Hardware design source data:

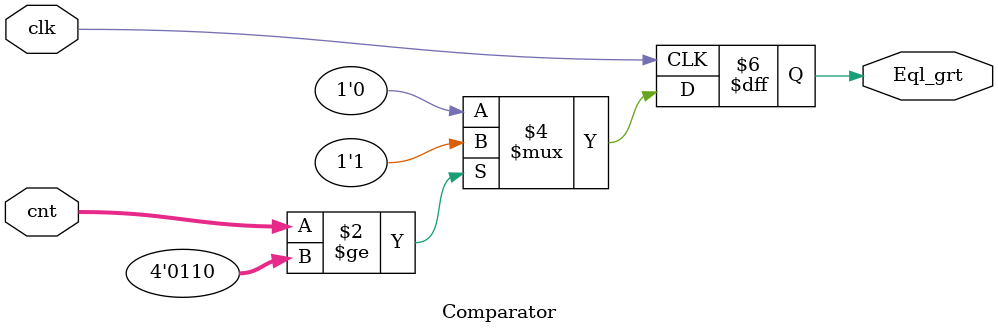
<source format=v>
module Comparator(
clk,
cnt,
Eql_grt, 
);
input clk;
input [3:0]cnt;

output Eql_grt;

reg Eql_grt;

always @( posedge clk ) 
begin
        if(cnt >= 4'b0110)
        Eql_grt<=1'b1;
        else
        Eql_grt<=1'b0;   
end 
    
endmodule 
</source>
* * *
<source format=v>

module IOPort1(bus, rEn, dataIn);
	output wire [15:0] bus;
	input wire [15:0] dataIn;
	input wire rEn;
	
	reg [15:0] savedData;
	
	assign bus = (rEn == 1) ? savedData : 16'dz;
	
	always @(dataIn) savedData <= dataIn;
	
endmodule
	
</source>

What is required:
Tally the lines above that contain the string "dataIn". Respond with the total alone.

Result:
3